The Ameen Sayani radio programme has inexplicably gone off the air leaving me to face the torrent of abuses and attacks, and still some of the music played redeems the enormity of scope that the medium has to offer.

Proving my penchant for the zeitgeist and “with it” countenance, I now proceed to pen my thoughts on the first of the Harry Potter films-The Sorcerer’s Stone.
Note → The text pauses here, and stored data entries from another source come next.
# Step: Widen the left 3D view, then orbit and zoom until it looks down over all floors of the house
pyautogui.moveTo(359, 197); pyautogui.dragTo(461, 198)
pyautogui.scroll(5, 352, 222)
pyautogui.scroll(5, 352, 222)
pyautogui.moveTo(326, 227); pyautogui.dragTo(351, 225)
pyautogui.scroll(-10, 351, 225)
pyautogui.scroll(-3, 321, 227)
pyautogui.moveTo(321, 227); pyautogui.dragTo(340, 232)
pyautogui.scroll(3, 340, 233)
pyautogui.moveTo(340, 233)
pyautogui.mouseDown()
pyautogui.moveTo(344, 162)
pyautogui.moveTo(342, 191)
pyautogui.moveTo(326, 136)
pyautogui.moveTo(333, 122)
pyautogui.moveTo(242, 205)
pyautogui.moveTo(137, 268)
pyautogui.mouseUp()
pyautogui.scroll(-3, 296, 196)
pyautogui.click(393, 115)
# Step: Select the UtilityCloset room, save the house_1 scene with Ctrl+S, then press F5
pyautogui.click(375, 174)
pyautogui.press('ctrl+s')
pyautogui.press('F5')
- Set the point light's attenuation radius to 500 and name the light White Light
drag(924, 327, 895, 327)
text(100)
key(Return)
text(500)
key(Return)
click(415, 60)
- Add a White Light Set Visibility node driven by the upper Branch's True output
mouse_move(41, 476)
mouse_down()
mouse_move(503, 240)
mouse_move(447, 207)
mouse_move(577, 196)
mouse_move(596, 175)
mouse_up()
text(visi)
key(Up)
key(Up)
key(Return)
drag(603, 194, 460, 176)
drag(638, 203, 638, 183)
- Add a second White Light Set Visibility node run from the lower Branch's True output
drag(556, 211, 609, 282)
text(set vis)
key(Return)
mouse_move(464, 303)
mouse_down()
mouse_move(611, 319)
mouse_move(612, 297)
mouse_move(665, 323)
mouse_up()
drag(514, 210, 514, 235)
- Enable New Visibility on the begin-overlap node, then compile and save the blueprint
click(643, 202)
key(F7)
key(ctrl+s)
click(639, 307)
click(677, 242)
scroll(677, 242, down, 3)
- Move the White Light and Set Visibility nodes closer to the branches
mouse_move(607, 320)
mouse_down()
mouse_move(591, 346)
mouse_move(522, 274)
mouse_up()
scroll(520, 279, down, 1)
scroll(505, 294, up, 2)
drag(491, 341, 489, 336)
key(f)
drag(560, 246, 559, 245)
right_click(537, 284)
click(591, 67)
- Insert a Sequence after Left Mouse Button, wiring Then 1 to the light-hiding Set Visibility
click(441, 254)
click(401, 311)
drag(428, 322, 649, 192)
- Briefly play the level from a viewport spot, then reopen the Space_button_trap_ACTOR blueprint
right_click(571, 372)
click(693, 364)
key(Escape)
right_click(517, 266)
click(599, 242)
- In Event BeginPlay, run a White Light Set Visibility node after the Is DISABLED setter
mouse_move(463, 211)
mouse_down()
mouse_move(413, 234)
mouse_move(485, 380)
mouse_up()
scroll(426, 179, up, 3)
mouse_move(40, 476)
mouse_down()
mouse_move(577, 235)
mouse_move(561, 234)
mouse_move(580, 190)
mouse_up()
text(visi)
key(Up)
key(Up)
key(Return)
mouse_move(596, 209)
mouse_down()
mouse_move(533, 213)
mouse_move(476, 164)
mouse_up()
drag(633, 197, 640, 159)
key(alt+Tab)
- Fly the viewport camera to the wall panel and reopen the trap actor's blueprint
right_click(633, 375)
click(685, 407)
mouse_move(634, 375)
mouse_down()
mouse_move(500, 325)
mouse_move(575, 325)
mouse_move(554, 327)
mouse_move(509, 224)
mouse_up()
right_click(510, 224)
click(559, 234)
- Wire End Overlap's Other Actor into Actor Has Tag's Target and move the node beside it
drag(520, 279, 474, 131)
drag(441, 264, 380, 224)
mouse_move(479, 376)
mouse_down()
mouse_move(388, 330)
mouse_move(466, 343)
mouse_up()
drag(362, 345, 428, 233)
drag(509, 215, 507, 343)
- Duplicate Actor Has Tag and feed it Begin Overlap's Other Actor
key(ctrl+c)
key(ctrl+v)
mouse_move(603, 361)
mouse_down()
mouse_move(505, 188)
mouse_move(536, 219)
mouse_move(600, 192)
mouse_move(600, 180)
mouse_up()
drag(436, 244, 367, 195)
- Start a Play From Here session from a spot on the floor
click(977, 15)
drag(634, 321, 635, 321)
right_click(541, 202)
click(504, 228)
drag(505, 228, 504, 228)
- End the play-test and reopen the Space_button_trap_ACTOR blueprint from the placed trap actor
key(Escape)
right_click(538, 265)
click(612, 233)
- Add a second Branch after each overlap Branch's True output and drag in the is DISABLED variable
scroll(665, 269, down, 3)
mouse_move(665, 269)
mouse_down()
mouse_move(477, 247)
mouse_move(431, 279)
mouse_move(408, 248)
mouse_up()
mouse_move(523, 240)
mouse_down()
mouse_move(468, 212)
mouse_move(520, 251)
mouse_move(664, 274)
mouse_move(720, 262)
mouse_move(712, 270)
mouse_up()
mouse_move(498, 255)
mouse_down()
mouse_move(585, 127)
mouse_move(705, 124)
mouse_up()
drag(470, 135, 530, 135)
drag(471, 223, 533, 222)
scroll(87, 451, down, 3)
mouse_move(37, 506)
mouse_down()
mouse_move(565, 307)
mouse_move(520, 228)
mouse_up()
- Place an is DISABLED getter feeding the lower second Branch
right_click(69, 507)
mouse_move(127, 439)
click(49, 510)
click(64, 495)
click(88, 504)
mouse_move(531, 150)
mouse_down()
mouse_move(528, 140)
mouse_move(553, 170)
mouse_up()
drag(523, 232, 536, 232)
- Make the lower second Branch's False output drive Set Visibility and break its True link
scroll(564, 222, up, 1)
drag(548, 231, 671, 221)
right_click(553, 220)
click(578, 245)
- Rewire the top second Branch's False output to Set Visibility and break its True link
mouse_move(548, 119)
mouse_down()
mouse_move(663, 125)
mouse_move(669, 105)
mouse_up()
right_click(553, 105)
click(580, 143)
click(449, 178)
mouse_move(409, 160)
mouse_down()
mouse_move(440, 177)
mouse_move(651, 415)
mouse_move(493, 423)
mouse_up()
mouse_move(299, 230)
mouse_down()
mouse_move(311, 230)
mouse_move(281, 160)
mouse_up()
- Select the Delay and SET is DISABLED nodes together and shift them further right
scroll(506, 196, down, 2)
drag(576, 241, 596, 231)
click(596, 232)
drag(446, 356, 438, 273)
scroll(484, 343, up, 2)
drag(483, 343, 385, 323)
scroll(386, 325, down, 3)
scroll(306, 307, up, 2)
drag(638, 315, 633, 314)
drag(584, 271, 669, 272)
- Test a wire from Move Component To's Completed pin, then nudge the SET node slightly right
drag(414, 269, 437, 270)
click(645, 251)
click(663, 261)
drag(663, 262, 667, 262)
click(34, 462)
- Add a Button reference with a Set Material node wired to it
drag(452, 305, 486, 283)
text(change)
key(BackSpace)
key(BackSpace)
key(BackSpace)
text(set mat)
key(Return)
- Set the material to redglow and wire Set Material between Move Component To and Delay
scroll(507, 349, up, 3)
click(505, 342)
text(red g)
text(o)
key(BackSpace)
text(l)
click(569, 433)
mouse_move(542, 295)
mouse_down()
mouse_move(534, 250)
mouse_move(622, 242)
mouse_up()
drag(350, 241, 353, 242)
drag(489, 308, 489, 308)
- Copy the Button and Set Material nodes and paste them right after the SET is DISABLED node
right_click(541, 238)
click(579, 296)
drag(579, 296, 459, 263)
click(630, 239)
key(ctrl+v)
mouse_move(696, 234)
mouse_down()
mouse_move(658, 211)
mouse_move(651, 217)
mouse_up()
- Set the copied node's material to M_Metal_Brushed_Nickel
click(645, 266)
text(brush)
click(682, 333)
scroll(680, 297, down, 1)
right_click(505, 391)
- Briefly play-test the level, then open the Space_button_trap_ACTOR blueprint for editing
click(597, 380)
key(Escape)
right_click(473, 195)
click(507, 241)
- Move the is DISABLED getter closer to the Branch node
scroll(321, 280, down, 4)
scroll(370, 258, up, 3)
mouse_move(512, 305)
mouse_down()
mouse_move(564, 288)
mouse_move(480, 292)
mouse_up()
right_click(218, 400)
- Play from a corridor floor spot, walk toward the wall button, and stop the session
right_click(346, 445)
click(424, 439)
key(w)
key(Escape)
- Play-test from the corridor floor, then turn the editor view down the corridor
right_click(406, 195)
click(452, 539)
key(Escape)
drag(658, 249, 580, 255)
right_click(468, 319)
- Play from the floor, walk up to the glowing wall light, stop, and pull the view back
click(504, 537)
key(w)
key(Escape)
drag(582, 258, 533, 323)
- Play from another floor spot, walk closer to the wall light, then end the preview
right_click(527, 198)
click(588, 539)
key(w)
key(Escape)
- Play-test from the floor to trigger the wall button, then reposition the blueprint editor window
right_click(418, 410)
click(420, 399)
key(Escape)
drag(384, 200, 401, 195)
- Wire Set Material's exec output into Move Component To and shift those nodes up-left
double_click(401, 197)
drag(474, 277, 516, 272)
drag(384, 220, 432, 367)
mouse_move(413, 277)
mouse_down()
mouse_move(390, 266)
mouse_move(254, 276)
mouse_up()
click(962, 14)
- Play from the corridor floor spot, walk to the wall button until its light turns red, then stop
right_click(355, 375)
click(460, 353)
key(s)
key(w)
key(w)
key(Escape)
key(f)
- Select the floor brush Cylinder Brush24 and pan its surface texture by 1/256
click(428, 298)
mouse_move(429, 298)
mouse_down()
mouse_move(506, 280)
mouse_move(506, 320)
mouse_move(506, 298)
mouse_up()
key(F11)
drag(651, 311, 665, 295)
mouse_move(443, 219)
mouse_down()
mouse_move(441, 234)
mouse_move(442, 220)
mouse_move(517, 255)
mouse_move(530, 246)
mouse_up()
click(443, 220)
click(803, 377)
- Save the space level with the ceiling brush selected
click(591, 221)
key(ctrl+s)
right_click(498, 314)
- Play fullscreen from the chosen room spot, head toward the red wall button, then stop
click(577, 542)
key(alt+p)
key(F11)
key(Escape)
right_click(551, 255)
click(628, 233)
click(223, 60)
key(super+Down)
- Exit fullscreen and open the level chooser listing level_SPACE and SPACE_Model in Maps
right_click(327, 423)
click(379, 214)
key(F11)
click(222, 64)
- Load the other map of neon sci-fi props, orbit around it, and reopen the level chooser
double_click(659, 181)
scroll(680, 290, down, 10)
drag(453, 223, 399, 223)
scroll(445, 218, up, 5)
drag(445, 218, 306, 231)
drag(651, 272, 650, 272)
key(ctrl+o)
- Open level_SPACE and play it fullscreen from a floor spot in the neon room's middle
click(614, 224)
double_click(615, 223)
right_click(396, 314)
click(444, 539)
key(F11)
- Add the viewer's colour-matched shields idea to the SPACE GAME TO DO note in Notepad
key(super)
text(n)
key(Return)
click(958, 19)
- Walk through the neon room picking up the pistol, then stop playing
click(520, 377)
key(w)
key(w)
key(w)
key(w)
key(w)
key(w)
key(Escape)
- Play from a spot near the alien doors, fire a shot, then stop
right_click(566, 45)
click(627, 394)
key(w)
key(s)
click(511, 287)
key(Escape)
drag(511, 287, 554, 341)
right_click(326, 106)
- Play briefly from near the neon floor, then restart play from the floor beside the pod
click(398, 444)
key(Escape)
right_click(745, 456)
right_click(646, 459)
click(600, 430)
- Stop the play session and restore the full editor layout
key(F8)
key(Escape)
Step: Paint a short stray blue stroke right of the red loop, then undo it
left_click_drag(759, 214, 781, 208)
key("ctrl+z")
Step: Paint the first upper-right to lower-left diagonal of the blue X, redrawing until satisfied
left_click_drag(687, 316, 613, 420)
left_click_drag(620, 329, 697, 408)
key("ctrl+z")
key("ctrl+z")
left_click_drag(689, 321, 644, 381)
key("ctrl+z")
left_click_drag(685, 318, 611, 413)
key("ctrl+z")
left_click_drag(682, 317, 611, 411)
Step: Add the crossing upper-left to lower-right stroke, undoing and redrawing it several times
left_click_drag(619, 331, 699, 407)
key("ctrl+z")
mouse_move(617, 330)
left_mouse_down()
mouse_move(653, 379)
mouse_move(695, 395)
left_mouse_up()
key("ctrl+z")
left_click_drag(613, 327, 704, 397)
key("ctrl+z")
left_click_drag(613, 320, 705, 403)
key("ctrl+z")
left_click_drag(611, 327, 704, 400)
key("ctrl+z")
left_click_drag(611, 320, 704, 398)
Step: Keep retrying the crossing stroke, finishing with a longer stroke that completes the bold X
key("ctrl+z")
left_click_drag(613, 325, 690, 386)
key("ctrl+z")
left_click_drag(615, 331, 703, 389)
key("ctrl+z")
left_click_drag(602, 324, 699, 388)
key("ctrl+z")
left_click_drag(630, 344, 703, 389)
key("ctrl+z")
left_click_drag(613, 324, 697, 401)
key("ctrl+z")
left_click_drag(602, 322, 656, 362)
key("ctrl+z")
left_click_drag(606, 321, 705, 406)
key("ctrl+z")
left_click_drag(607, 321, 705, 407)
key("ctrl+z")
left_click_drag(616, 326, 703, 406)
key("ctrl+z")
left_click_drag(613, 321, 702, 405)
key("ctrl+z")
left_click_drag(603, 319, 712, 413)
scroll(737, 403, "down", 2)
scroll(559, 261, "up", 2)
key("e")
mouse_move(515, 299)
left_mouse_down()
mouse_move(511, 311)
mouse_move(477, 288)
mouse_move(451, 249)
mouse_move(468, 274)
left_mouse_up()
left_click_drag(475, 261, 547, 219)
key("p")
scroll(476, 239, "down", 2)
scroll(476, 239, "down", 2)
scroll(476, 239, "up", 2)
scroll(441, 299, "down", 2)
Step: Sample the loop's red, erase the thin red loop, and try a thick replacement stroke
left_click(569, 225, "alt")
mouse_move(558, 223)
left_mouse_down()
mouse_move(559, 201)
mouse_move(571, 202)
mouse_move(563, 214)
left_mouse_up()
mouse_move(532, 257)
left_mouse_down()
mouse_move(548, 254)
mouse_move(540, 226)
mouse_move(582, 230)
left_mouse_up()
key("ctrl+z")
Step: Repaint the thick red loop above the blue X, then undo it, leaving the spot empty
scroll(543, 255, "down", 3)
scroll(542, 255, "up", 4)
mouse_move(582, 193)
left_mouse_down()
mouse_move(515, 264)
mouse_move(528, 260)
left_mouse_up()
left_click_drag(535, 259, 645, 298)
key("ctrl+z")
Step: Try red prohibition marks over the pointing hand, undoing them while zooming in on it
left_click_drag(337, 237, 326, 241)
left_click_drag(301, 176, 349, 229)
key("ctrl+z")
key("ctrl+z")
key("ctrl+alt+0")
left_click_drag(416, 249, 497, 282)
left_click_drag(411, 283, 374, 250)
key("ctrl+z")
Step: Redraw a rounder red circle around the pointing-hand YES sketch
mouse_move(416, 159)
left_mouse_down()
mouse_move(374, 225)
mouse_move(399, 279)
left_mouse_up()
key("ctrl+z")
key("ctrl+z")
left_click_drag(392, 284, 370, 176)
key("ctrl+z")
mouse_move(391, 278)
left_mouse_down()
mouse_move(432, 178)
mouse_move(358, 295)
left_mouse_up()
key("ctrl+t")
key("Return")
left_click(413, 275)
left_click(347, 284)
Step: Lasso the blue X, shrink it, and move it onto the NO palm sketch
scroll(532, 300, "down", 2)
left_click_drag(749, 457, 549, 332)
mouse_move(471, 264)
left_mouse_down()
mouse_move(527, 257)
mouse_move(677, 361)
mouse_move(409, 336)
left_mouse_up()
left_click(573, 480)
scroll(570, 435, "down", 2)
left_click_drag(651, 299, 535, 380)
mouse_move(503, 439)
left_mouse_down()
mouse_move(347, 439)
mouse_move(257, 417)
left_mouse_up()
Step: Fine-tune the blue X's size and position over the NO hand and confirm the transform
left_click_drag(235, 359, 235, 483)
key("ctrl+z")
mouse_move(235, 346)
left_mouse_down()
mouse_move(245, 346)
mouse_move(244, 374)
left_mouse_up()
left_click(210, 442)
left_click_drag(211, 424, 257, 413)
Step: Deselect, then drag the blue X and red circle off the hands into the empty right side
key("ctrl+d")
I felt utterly betrayed as this flick could have hit home with any of these-the down-in-the-dumps demeanour of a societally discarded orphan as the protagonist, the first frills of excitement at learning for the first time that somebody cared-as the letters started to fly in, the buzz and the thrills as the allocation of School Houses happened, the will-never-quite-make-it disquiet of a Ron Weasley, the magic of learning something new and the first encounters with power, among others. Instead the director chose inexplicably to ignore all this and show in painstaking detail the wiles of Quidditch, the romp in the dark eliciting nary a shiver in the forest, and most unforgivably giving us an insipid, spineless, absolutely unlovable Harry.
Maybe there are certain elements in a book-the sinuous undulations of the plot, our experiencing the cast with our interpretations and analysis, our pace of absorption and bonding with the characters, and mostly our untrammeled freedom in getting into the skins of the characters, living like them , feeling like them, breathing like them-and all this is cruelly denied by the manic compulsions of a auteur impelled to create a spectacle for us that is spell-binding, memorable and perhaps being true to the work is a small price to pay.

The Euro 2004 has gone true to type in confounding the brazen predictions of the couch potatoes-Holland has been handily beaten, Portugal is struggling, Italy is squeaking and all is well with the world. I heard a smart-alec at the Nagpur airport mouth his odes to the comparative merits of Zi-Zou & Becks to his admiring friend, I should have strangled him but due to certain physical compulsions ( carrying two heavy bags ) and civic banalities, the dude lives on somewhere in Bombay. Is there no such thing as a sports/literary fatwa ??